== Given information ==
______________________________
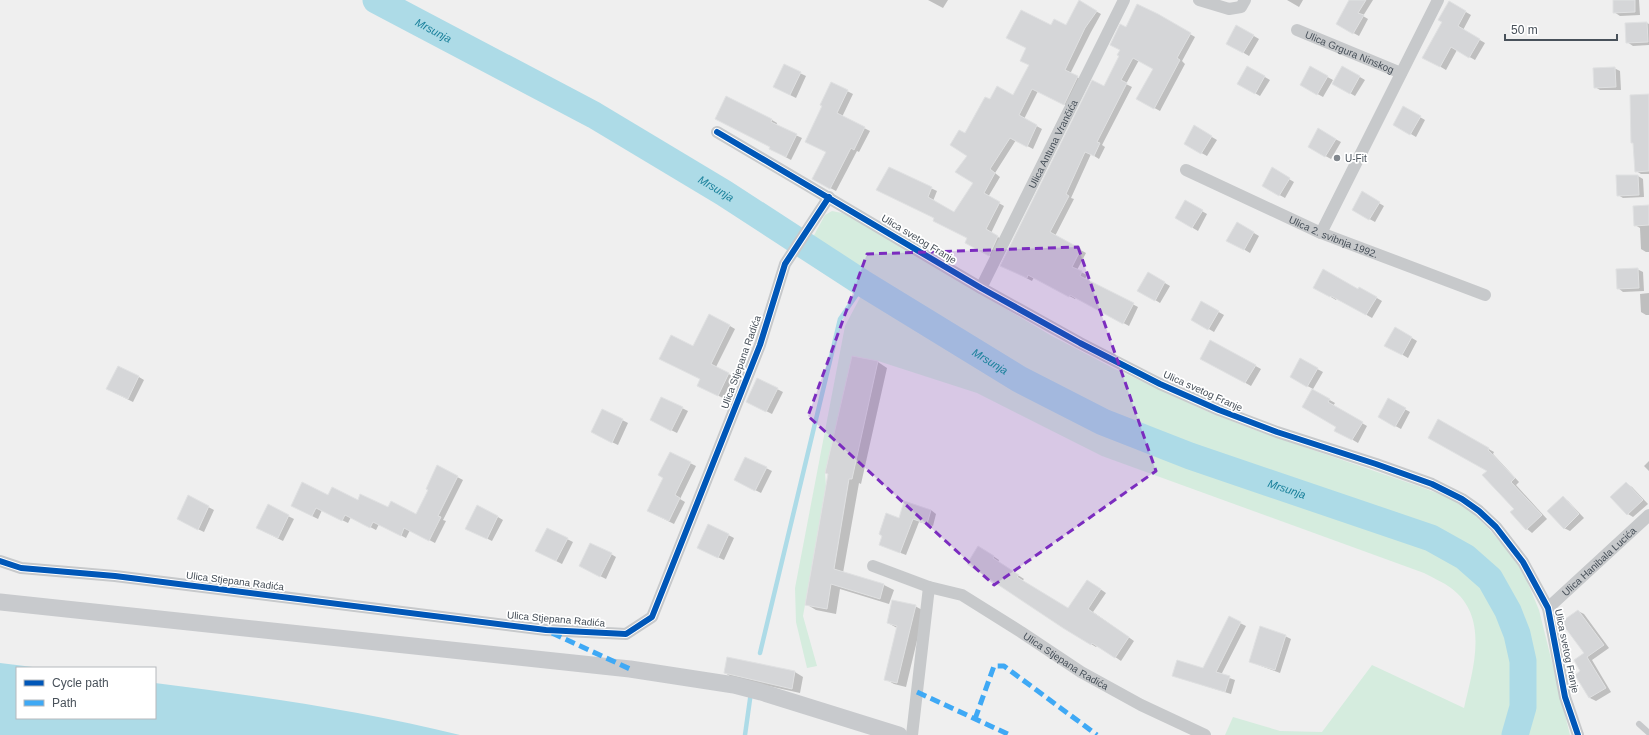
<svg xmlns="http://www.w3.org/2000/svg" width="1649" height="735" font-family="Arial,sans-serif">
<rect width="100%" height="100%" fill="#efefef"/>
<!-- green -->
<path fill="#d5ecde" d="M832 211 842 213 852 218 1052 336 1113 368 1204 410 1252 429 1418 486 1450 498 1469 510 1487 527 1510 553 1524 574 1539 610 1570 735H1527C1544 679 1531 614 1493 569 1476 549 1452 535 1428 525L1247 464 1116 416 1061 389 1028 371 812 239 825 215Z
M862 294 926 334 1059 412 1137 446 1408 541 1449 558 1474 576 1490 596 1503 622 1515 680 1512 711 1506 735H1225L1233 717 1280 731 1322 732 1372 665 1464 708C1473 669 1490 617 1451 588 1443 582 1433 578 1424 573L1102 456 977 393 878 361 852 356 825 473 826 486 803 616 817 666 807 668 796 622 795 588 845 326Z"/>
<!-- water -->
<path fill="#addbe7" d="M0 663 41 668H17V718H155V683C257 696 360 710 460 735H0Z"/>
<!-- shadow -->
<path fill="#0003" d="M928 0H948L943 8Z
M1287 0H1303L1299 7Z
M1350 0H1373L1363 16 1368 19 1359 36 1337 24Z
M1614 0H1639L1640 15 1620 16 1614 12Z
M1079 2 1101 14 1091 32 1070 74 1083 80 1069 107 1038 91 1024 119 1042 129 1033 149 1016 140 995 173 1000 177 988 197 1004 206 991 233 1003 240 994 258 966 242 968 238 935 218 889 168 937 191 933 201 955 213 974 183 966 135 990 101 1014 96 1052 27 1066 26Z
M1449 2 1471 15 1463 30 1485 43 1475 60 1457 50 1446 70 1424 57 1443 22Z
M1158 15 1195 37 1182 61 1185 64 1160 111 1138 99 1154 68 1139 60 1126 84 1132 87 1102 145 1105 147 1099 159 1091 154 1071 198 1074 199 1055 236 1086 253 1077 270 1087 275 1085 279 1138 307 1129 326 1076 297 1075 299 1034 277 1032 281 1007 268 1121 56 1126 28Z
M1647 23 1649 24V45L1633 46 1627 42Z
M1237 26 1259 39 1249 56 1227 43Z
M785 66 806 76 796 98 780 90Z
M1248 67 1270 80 1260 96 1239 84Z
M1343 67 1365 80 1355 96 1334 84Z
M1311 68 1333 80 1323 97 1301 85Z
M1614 68 1620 71 1621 90H1600L1595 87Z
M847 91 853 94 842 117 870 131 859 152 857 151 836 191 813 179 827 152 812 145Z
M1649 95V174H1641L1636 171Z
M726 97 772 120 777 123 776 126 802 138 791 160 776 152Z
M1403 107 1425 120 1416 137 1394 124Z
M1195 127 1217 140 1207 156 1185 144Z
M1318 130 1341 142 1331 159 1309 147Z
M1272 169 1294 182 1285 198 1263 186Z
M1638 176 1643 179 1644 197 1623 198 1618 195Z
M1362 193 1384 206 1375 222 1353 210Z
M1185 201 1207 214 1198 231 1176 218Z
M1649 206V252H1646L1641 249 1640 228 1635 225Z
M1237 223 1259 236 1250 253 1228 240Z
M1637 269 1643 272 1644 291 1623 292 1618 288Z
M1148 273 1170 286 1160 303 1139 290Z
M1314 287 1359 290 1360 288 1382 301 1372 318 1337 298 1336 300Z
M1649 293V315H1646L1641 312 1640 294Z
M1201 302 1224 315 1214 332 1192 319Z
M730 326 735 329 716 367 734 377 723 398 703 388 694 347Z
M1395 328 1417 341 1408 358 1386 345Z
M1211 341 1261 369 1251 386 1201 358Z
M852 357 878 362 887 368 861 484 859 483 843 573 884 585 894 590 889 604 840 589 836 614 816 610 806 604Z
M1300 360 1323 372 1313 389 1291 377Z
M139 377 144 380 133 402 113 392Z
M777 389 783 392 772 414 752 404Z
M1312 390 1335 403 1333 406 1367 426 1358 443 1336 430 1338 427Z
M1388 400 1410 412 1401 429 1379 417Z
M682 408 688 411 677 433 655 422Z
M603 410 628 423 618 445 597 435Z
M1439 421 1494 452 1493 454 1519 482 1516 485 1547 519 1532 533 1527 529 1511 513 1515 509 1488 471Z
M1649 461V471L1644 466Z
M690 463 696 466 680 499 685 502 674 524 654 514 665 478Z
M438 467 463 480 443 520 446 521 435 543 410 530 406 538 379 524 376 530 351 517 348 523 322 510 318 519 298 509 329 497 358 501 417 515 429 490Z
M766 468 772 471 761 493 741 483Z
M1626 483 1632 487 1648 504 1633 517 1628 514Z
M189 497 214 510 204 532 183 522Z
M1563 498 1568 501 1584 518 1570 531 1564 528Z
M905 503 931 510 936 514 933 526 919 522 906 555 885 547 900 520Z
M268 506 294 519 283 541 263 531Z
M498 517 503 520 492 541 472 531Z
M709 525 734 538 724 560 703 550Z
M567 539 573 542 562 564 542 554Z
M984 550 999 560 998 562 1024 579 1022 581 1068 610 1093 584 1106 593 1093 612 1134 641 1121 661 1098 645 1096 647 1091 644Z
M611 554 616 557 606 579 586 569Z
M915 606 924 611 906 687 894 684 885 679 897 628 888 623Z
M1578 611 1584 614 1609 648 1592 660 1611 692 1596 701 1590 698 1577 675 1582 672 1586 654Z
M1240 623 1246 626 1221 675 1235 680 1231 694 1179 678 1174 675 1204 669Z
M1285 636 1291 639 1280 673 1250 662Z
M728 658 795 672 803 677 800 693 733 678 725 673Z"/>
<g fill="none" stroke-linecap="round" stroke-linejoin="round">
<!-- stream -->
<path stroke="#addbe7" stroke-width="4.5" d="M760 653 840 319 864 284
M745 735 751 692"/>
<!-- river -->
<path stroke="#addbe7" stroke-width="27" id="s1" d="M376 0 594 115 724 193 864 284 1019 379 1103 422 1190 456 1431 538 1465 557 1490 579 1508 611 1517 634 1523 661V707L1515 735"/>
</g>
<!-- building -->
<path fill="#d5d6d8" stroke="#e0e1e2" d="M1079 0 1097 11 1085 28 1065 70 1078 76 1064 105 1032 89 1019 115 1037 125 1027 147 1010 138 990 169 995 173 984 193 1000 202 986 229 998 236 989 256 965 243 967 238 933 221 934 218 876 190 889 167 932 187 928 197 954 212 973 183 955 172 967 156 950 145 959 130 965 133 985 97 990 99 997 86 1013 95 1029 65 1020 61 1026 48 1006 38 1021 10 1051 25 1054 19 1066 25Z
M1349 0H1366L1358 13 1364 15 1353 34 1336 24Z
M1613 0H1635V12L1613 13Z
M1449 1 1466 11 1458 26 1480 39 1469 58 1451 47 1440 67 1422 58 1442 22 1438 20Z
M1137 4 1158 14 1191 33 1177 58 1180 60 1154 109 1136 99 1153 69 1133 58 1121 80 1127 83 1097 142 1100 143 1094 156 1085 152 1066 194 1069 196 1050 232 1081 249 1072 267 1082 271 1080 276 1134 303 1123 324 1070 295 1069 297 1028 275 1027 278 1000 266 1092 80 1104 86 1119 56 1117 55 1120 50 1110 45 1120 24 1126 27Z
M1647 22 1648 42 1626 43 1625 23Z
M1236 25 1254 35 1243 53 1226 44Z
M784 64 801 72 790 95 773 87Z
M1247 66 1265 76 1255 94 1237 84Z
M1310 66 1328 76 1317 95 1300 85Z
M1342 66 1360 76 1350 94 1332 84Z
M1615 67 1616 87 1594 88 1593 68Z
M831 82 848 90 837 113 865 127 854 150 851 148 830 189 812 179 826 152 805 142 822 106 820 105Z
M1649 94V171L1635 172 1633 143H1631L1630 95Z
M726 96 772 119 771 122 797 134 786 157 769 149 770 147 715 119Z
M1403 106 1421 116 1410 135 1393 125Z
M1194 125 1212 136 1201 154 1184 144Z
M1318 128 1336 139 1325 157 1308 147Z
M1272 167 1290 178 1279 196 1262 186Z
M1616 175H1638L1639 195 1617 196Z
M1362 191 1380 202 1369 220 1352 210Z
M1185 200 1203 210 1192 228 1175 218Z
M1649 205V225L1634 226 1633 206Z
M1237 222 1254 232 1244 250 1226 241Z
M1638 268 1639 288 1617 289 1616 269Z
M1323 269 1358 289 1359 287 1377 297 1366 315 1331 296 1330 297 1313 288Z
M1148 272 1165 282 1155 301 1137 291Z
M1201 301 1219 311 1208 330 1191 320Z
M709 314 730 325 711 364 729 373 718 396 697 386 700 379 659 359 671 335 693 346Z
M1395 327 1412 337 1402 355 1384 346Z
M1210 340 1256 365 1245 383 1200 359Z
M852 356 878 361 852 479H849L834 569 884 584 880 599 831 584 827 609 805 605 828 474 825 473Z
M1300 358 1318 368 1307 387 1290 377Z
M118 366 139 376 128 399 106 389Z
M757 378 778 388 766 412 746 402Z
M1312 389 1330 399 1328 402 1363 422 1352 440 1334 431 1336 427 1302 407Z
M661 397 683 407 671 431 650 420Z
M1388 398 1406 408 1395 427 1378 417Z
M602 409 623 419 612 443 591 432Z
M1438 419 1489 448 1488 450 1515 478 1511 482 1542 515 1526 530 1510 512 1514 509 1482 475 1487 471 1428 438Z
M670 452 691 462 675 495 680 498 669 521 647 511 663 478 658 475Z
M745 457 767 467 755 491 734 480Z
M437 465 458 476 438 516 441 517 429 541 404 528 401 536 373 522 370 528 345 515 342 521 316 508 312 516 291 506 302 482 328 495 332 487 358 500 360 494 388 507 391 501 416 514 428 490 426 489Z
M1626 482 1643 500 1627 515 1610 497Z
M188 495 209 506 198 530 177 519Z
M1563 496 1579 514 1564 529 1547 511Z
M904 501 931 510 927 524 913 519 900 553 879 545 882 536 879 534 886 513 899 518Z
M268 504 289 515 278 538 256 528Z
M477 505 498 516 487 539 465 529Z
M708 524 729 534 718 558 697 548Z
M547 528 568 538 556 561 535 551Z
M590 543 612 553 600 577 579 566Z
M978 546 994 556 993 558 1019 575 1017 577 1068 608 1087 580 1101 589 1088 609 1129 637 1115 658 1092 643 1091 645 1063 628 967 564Z
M892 600 916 605 897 683 884 680 897 626 887 623Z
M1578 610 1604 645 1587 657 1606 688 1589 698 1575 675 1580 671 1574 660 1584 653 1561 622Z
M1229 616 1241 622 1216 672 1230 676 1225 692 1172 676 1177 660 1203 668Z
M1260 626 1286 635 1275 670 1249 662Z
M727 657 795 671 792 689 724 673Z"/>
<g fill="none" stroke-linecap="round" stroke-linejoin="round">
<!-- lane -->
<path stroke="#c7c9cb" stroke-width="6" d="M1639 724 1649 733"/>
<!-- street -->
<g stroke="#c7c9cb" stroke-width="12">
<path d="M1199 0 1229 9 1241 7 1245 0"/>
<path id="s2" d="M1297 30 1401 73"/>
<path d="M717 132 981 288 1080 343 1160 384 1219 410 1277 432 1376 464 1432 484 1462 499 1479 511 1496 527 1523 562 1548 608 1565 697 1578 735"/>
<path id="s3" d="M1186 170 1321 233 1485 295"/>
<path d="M1321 233 1438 0"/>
<path id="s4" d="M981 288 1124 0"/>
<path d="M0 561 21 568 115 576 546 630 626 634 652 617 760 345 785 264 829 197"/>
<path d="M873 566 929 587"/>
<path id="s5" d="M1548 608 1649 515"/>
<path id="s6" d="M912 735 929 587 962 595 1021 632 1081 672 1141 705 1205 735"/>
</g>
<!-- secondary -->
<path stroke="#c8cacd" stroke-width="17" d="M0 602 630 669 734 685 761 692 899 735"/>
<!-- quiet -->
<path stroke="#3fa9f5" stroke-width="5" stroke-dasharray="10 5" stroke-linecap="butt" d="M552 633 630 669
M917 692 1010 735
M975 719 994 666H1004L1097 735"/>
<!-- cycleway casing -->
<g stroke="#fff" stroke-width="8">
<path id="cycleway" d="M717 132 981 288 1080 343 1160 384 1219 410 1277 432 1376 464 1432 484 1462 499 1479 511 1496 527 1523 562 1548 608 1565 697 1578 735
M0 561 21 568 115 576 546 630 626 634 652 617 760 345 785 264 829 197"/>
</g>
<!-- cycleway -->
<use href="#cycleway" stroke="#0057b8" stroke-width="6"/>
</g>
<!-- marked area -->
<path fill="#7b2cbf" fill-opacity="0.2" stroke="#7b2cbf" stroke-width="3" stroke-dasharray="8 5" stroke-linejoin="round" d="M1078 247 1156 471 994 585 808 416 867 254Z"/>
<!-- markers -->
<circle fill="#82888e" stroke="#fff" stroke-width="1.5" cx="1337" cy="158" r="4"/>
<g text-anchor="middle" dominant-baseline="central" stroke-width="3.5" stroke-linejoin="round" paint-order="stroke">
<!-- street labels -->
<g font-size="10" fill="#48515a" stroke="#fff">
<text stroke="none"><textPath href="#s2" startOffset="57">Ulica Grgura Ninskog</textPath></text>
<text stroke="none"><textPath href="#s4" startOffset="161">Ulica Antuna Vrančića</textPath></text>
<text stroke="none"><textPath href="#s3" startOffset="162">Ulica 2. svibnja 1992.</textPath></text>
<text transform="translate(919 239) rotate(31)">Ulica svetog Franje</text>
<text transform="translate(741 362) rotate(-70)">Ulica Stjepana Radića</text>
<text transform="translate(1203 391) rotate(24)">Ulica svetog Franje</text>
<text stroke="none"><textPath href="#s5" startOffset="69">Ulica Hanibala Lucića</textPath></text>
<text transform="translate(235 581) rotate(7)">Ulica Stjepana Radića</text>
<text transform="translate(556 619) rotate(5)">Ulica Stjepana Radića</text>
<text transform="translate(1567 651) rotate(78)">Ulica svetog Franje</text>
<text stroke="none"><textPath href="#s6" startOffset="306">Ulica Stjepana Radića</textPath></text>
</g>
<!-- poi labels -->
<g font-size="10" fill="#48515a" stroke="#fff" text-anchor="start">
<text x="1345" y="158">U-Fit</text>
</g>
<!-- water labels -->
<g font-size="11" font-style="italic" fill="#19809b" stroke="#fff">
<text stroke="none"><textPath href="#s1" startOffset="65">Mrsunja</textPath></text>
<text stroke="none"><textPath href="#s1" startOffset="389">Mrsunja</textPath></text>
<text stroke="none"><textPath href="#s1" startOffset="713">Mrsunja</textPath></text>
<text stroke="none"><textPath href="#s1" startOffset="1037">Mrsunja</textPath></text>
</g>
</g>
<!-- legend -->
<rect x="16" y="667" width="140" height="52" fill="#ffffff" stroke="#b6b9bd"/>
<rect x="24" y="680" width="20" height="6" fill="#0057b8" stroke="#b6b9bd"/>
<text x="52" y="687" font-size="12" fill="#48515a">Cycle path</text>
<rect x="24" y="700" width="20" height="6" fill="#3fa9f5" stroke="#b6b9bd"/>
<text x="52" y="707" font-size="12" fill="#48515a">Path</text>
<!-- scale -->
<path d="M1505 34v6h112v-6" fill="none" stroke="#48515a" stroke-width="2"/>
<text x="1511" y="34" font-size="12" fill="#48515a" stroke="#ffffff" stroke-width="3" paint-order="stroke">50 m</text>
</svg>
______________________________
== Instructions to follow ==
Please copy every line of the material that contains the word "anchor".

== Answer for the task ==
<g text-anchor="middle" dominant-baseline="central" stroke-width="3.5" stroke-linejoin="round" paint-order="stroke">
<g font-size="10" fill="#48515a" stroke="#fff" text-anchor="start">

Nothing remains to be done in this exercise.